Electron microscopy images of three-dimensional spirals of ESCRT-III proteins that are important for membrane remodelling reactions. Image credit: Sudeep Banjade (CC BY 4.0)
Cells are separated from the outside environment by a fatty layer called the plasma membrane. This layer not only isolates the inside of the cell from the outside, it is also essential for the cell to sense and respond to cues around it. For example, the plasma membrane contains different types of proteins that can act as receptors for signals from outside the cell or as channels to take in essential nutrients. One of the ways that the cell can respond to its environment is by recycling the proteins at the plasma membrane.
During a cell’s life, proteins from its membrane are recycled by being pulled into lysosomes, which are sacs or vesicles full of enzymes that digest these molecules. However, before reaching the lysosomes, the molecules pass through another set of vesicles called endosomes. There, ESCRT-III, a flexible scaffold made out of the proteins Snf7, Vps24 and Vps2, forms a spiral like-structure that collects the proteins and fats from the membrane. This corkscrew-like shape allows the ESCRT-III scaffold to work, but it is unclear how it is formed.

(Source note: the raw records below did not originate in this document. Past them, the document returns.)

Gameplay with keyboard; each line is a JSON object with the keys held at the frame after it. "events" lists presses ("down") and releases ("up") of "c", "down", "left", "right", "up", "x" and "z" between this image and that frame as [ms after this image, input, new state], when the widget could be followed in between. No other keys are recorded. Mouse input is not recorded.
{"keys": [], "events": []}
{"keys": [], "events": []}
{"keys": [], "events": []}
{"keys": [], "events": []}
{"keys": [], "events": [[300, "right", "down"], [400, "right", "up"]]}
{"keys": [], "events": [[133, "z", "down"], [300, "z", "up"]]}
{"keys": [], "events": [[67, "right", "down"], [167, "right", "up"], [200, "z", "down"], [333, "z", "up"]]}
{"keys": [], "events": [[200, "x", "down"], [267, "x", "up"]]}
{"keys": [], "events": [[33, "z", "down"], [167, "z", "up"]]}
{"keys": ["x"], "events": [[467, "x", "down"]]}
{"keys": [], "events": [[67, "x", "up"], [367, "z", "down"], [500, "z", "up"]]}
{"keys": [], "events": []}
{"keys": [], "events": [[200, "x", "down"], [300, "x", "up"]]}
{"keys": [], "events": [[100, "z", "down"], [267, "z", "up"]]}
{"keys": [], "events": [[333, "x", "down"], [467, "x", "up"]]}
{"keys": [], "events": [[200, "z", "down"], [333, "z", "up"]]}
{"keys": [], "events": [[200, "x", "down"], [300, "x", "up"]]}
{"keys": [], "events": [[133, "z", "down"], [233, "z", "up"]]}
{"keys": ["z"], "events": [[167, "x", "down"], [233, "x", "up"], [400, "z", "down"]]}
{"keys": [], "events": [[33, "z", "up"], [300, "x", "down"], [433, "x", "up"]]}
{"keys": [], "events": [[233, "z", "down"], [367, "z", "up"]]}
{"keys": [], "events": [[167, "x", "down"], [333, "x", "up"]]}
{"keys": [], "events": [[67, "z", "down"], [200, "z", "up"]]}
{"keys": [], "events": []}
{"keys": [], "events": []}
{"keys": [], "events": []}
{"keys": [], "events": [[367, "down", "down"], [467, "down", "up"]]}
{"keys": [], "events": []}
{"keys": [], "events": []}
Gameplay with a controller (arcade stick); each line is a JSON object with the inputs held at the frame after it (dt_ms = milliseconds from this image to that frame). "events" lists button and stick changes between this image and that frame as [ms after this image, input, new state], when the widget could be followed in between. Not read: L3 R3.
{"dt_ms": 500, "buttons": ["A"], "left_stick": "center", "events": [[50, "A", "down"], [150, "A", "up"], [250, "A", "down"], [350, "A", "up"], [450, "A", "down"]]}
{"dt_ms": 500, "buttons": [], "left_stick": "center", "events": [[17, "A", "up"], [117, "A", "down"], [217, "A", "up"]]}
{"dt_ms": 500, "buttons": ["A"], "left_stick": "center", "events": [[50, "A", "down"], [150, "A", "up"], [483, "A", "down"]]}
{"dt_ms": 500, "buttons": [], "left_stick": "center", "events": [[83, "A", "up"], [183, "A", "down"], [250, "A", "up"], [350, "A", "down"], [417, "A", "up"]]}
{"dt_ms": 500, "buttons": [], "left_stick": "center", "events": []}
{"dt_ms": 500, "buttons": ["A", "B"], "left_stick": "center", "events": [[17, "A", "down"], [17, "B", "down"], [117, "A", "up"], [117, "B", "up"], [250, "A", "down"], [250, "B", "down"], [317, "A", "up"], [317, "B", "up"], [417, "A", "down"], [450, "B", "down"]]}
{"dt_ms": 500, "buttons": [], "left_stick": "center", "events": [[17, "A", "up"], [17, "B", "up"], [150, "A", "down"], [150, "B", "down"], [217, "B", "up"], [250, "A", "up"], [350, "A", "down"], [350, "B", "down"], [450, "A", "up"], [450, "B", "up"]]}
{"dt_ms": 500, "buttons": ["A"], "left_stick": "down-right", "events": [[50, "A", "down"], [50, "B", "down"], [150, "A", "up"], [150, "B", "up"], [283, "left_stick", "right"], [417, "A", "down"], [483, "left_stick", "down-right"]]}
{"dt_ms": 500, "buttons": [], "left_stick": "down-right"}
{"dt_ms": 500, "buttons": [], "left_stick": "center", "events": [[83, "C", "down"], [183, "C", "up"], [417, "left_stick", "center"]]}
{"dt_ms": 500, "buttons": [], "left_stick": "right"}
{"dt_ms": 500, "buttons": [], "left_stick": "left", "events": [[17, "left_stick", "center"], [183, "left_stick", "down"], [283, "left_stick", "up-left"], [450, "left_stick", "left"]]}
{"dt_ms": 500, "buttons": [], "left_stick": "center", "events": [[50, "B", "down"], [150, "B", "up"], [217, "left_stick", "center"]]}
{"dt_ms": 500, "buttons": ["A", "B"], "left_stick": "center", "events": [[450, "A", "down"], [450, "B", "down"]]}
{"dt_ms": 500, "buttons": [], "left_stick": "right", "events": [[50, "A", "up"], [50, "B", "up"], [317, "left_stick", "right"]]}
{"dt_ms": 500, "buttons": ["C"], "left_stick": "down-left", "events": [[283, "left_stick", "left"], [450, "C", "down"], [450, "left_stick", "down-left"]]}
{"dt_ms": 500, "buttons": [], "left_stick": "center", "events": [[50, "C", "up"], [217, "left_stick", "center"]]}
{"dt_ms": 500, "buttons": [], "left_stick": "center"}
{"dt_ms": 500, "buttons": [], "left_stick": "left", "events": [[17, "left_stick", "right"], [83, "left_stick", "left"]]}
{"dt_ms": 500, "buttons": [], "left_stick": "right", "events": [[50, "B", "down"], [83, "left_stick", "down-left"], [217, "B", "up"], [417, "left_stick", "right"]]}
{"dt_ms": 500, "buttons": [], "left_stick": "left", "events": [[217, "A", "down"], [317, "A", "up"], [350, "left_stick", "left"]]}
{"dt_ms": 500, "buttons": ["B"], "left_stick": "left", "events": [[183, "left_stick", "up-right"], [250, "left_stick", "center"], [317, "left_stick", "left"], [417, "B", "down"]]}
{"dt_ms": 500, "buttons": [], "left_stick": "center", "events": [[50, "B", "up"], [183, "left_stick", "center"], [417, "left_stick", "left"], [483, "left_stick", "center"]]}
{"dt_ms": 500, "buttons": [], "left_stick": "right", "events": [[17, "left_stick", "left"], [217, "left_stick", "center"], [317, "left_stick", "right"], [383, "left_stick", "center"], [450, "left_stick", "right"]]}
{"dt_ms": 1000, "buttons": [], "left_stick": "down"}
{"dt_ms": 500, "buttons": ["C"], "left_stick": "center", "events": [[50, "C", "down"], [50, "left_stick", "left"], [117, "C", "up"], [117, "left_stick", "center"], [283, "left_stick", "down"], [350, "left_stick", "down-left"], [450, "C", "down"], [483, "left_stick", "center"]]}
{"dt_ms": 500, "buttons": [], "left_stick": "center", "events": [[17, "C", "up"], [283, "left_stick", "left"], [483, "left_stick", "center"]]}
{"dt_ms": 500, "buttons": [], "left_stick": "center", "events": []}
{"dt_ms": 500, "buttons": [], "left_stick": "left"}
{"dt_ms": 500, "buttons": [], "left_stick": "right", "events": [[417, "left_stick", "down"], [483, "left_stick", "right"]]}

Snf7 is a protein that forms long bending chains, or “polymers”, by linking to itself. Banjade et al. found that Snf7 uses its negatively charged surface to interact with the parallel chain that Vps24 and Vps2 form at its side. However, Vps24 and Vps2 do not fit rigidly into Snf7 like a key fits in a lock. Rather, their interaction is flexible, based on charge. This flexibility may allow Vps24 and Vps2 to slide along the side of the Snf7 chain, helping to create a spiral. Banjade et al. used budding yeast as a model organism and also imaged purified proteins with electron microscopy to come upon these findings.
Understanding how ESCRT proteins interact to form complex structures may lead to a better understanding of how other membrane-bound polymers form elsewhere in the cell. ESCRT proteins are also involved in degenerative diseases, such as Alzheimer’s, where proteins that need to be recycled cannot be properly processed, and they are important for viruses such as HIV to spread between cells. Understanding how these proteins interact to form their characteristic spiral structure could potentially lead to the development of new therapies.